Although he’s just a little fella, I bounced off Thys, only to look up and see him—like a bird dog holding a point that could only be broken by a flush—locked onto something ahead.
“There’s a cow right there in those trees,” he whispered. “And there’s a bull with her, but I can’t see how big he … ”
Without finishing his sentence or taking his eyes off the pair, he whipped up the shooting sticks, and I set the rifle in the yoke in one fluid motion.
“That’s a good bull. Make the shot before he breaks,” Thy advised.
At fewer than 100 yards, Thys didn’t bother to range. I couldn’t see the entire kudu bull, but I could see enough. I found the dot in the center of the crosshairs, found the tiny, little shadow made by the shoulder’s rear crease, and I broke the silence.

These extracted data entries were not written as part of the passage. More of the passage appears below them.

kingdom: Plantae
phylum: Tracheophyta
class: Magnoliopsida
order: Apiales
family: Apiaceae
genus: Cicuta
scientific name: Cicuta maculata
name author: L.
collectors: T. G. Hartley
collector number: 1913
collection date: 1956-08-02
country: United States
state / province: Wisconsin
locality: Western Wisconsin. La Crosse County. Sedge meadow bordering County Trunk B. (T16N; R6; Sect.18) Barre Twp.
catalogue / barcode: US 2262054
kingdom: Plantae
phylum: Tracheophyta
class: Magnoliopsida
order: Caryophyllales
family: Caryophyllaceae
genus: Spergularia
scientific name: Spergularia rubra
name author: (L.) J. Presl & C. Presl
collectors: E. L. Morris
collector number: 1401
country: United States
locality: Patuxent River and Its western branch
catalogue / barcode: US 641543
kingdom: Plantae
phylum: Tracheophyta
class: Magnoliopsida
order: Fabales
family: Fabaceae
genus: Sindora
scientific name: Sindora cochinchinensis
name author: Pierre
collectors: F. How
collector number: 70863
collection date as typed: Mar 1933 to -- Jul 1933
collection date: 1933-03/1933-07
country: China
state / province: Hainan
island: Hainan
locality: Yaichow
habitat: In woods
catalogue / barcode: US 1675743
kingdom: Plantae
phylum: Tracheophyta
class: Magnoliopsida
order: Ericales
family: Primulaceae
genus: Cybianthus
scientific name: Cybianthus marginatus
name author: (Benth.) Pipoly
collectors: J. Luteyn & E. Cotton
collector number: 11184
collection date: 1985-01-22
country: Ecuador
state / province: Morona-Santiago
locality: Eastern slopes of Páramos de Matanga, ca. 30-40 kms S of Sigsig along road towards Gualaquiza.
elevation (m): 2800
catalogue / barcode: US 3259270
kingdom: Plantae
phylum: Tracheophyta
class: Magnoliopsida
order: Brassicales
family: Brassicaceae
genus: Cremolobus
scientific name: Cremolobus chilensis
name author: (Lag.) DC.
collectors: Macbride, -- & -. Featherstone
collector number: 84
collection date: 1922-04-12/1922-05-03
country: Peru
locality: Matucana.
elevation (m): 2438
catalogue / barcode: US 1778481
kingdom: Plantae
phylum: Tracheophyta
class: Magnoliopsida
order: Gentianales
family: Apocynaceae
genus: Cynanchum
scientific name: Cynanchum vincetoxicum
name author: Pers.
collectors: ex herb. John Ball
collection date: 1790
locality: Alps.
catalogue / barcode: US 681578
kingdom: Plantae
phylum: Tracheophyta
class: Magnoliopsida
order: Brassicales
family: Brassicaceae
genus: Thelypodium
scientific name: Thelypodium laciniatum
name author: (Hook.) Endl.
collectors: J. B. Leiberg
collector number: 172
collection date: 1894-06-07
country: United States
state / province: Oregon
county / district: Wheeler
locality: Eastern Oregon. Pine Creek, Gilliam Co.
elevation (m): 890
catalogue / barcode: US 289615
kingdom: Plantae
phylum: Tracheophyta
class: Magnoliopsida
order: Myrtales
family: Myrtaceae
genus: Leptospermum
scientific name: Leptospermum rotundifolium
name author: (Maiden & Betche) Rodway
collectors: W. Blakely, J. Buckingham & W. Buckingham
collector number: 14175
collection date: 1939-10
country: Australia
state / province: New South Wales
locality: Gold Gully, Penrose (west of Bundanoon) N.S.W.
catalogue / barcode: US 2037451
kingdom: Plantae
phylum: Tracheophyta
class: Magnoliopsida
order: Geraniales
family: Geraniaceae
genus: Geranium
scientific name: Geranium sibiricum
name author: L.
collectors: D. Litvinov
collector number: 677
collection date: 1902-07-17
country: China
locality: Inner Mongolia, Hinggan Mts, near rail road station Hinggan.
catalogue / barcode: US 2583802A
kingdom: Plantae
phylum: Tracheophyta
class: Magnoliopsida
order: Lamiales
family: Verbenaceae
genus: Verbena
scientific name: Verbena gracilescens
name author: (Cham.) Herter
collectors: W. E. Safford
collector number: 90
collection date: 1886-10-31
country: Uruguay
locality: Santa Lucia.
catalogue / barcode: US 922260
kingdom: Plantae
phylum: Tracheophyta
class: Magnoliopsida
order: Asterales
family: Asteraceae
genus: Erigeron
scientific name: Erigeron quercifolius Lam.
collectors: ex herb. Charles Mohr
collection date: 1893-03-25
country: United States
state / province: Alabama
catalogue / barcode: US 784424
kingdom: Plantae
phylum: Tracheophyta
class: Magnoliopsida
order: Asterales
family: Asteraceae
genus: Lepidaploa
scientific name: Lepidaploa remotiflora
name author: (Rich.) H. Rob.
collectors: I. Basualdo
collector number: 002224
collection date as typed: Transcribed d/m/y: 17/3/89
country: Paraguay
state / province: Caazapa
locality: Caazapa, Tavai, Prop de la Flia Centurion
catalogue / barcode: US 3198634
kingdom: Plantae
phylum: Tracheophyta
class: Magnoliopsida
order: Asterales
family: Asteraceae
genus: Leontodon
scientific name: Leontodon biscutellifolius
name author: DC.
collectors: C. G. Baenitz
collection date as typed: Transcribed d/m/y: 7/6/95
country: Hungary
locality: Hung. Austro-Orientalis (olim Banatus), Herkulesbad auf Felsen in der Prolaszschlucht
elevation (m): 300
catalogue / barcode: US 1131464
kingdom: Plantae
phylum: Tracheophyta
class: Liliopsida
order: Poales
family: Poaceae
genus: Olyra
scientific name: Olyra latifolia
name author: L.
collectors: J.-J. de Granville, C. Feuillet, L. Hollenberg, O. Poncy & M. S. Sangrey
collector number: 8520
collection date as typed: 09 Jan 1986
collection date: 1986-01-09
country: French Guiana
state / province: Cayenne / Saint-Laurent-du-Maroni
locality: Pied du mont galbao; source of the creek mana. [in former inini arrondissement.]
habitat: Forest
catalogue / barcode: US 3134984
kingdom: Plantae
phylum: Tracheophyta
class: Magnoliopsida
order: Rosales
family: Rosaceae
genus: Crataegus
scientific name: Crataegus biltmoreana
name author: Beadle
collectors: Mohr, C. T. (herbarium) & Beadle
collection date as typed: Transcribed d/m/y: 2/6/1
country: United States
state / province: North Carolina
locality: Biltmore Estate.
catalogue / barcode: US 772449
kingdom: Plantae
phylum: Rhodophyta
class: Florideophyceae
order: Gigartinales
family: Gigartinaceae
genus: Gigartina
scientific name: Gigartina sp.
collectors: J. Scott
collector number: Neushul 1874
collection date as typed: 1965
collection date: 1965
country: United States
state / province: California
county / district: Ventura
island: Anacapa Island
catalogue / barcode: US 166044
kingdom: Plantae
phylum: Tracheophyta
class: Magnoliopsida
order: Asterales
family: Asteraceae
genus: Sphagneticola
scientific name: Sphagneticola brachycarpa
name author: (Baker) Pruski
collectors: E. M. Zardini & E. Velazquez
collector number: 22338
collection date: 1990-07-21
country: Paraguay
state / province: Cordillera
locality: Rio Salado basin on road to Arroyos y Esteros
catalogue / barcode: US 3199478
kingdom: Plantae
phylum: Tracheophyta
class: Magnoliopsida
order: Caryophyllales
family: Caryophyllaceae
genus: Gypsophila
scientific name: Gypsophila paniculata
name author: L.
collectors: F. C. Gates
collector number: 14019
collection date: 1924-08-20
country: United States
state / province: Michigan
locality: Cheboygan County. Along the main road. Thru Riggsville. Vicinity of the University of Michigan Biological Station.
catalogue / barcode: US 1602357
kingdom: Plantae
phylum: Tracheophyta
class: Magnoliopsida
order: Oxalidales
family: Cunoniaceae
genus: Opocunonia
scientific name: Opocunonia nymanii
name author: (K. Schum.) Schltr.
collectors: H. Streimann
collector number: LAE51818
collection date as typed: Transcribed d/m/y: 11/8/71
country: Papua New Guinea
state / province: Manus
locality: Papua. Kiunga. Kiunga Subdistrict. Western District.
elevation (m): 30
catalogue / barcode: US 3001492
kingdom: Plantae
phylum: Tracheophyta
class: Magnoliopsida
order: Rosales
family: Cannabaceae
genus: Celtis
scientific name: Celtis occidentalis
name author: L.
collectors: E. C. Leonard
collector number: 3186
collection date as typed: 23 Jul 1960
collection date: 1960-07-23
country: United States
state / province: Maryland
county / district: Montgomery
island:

As I cycled the rifle, Thys called me off a follow-up shot. He could see what I quickly saw once I again found the running bull in the scope: blood trickling from a little hole as the result of a perfectly placed bullet. And it was a mere few yards before that bullet had completed its mission and anchored the bull.
As strange as it sounds, Jack O’Connor was the first person I thought of when I rested that rifle on the side of the bull and reached down in admiration. At that moment, it hit me that I was the first human to ever touch that bull—and that I had trekked across Africa’s best vistas to experience it.
As we headed back to camp, I brushed the dust off my rifle and thought about all those footsteps I had stirred up to relocate those dust particles onto the lens of my riflescope. It’s a dumb thing to think about, but that’s where my mind went at the time.
I’d always understood all those words O’Connor had written, but for the first time, I felt them.